ECLI:NL:RBAMS:2020:1981
Rechtbank Amsterdam
- Beschikking
- Rechtspraak.nl
Beslissing over klaagschrift ex artikel 552a Sv inzake inbeslagname van een personenauto in een strafzaak met verdenking van verkrachting en ontucht
In deze zaak heeft de Rechtbank Amsterdam op 10 maart 2020 uitspraak gedaan op een klaagschrift ex artikel 552a van het Wetboek van Strafvordering (Sv) van een klager, geboren in 1995, die zijn in beslag genomen Volkswagen Polo terugvorderde. De auto was op 6 mei 2019 in beslag genomen in het kader van een strafrechtelijk onderzoek naar verdenkingen van verkrachting en ontucht.

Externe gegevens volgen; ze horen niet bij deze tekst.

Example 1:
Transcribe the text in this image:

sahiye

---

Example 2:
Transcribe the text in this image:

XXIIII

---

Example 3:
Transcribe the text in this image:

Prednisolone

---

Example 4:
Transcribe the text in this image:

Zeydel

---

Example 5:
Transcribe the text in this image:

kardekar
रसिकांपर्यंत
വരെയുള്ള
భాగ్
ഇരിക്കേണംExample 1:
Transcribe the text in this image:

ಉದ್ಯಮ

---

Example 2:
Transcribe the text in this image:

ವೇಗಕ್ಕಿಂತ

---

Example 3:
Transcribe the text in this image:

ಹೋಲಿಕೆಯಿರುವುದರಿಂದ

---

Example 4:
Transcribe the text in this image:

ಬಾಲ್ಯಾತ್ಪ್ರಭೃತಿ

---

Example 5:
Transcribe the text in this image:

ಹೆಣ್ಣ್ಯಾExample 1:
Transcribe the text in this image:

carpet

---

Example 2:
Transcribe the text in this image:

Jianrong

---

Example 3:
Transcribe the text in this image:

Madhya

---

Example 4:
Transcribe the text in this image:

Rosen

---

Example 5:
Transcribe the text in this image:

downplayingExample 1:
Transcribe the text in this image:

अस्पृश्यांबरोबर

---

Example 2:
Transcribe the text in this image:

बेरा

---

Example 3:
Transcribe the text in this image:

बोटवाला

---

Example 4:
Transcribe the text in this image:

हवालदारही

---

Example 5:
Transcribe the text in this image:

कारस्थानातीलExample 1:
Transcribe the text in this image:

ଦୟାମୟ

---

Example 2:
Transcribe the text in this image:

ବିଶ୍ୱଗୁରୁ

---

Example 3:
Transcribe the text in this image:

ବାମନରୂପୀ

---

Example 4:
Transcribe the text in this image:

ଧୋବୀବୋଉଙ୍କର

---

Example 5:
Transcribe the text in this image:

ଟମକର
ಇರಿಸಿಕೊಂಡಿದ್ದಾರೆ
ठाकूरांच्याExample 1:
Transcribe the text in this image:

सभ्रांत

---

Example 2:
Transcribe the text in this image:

De klager had eerder een klaagschrift ingediend, maar de rechtbank had op 29 augustus 2019 geoordeeld dat het beslag moest worden gehandhaafd vanwege een gebrek aan een andere zekerheidsstelling. De klager bood nu een zekerheidsstelling van € 4.000,- aan, terwijl het Openbaar Ministerie een bedrag van € 4.500,- eiste. De rechtbank heeft de argumenten van de klager en de officier van justitie gehoord. De officier van justitie stelde dat het belang van de strafvordering zich verzet tegen teruggave van de auto, gezien de mogelijke schadevergoeding die in zedenzaken vaak wordt gevorderd. De rechtbank heeft beoordeeld of het belang van de strafvordering het voortduren van het beslag rechtvaardigt. Gezien de ernst van de verdenkingen en de mogelijkheid van schadevergoeding, oordeelde de rechtbank dat het beslag niet disproportioneel was. De rechtbank verklaarde het klaagschrift ongegrond, wat betekent dat de klager de auto niet terugkreeg. De beslissing werd openbaar uitgesproken en er staat beroep in cassatie open bij de Hoge Raad.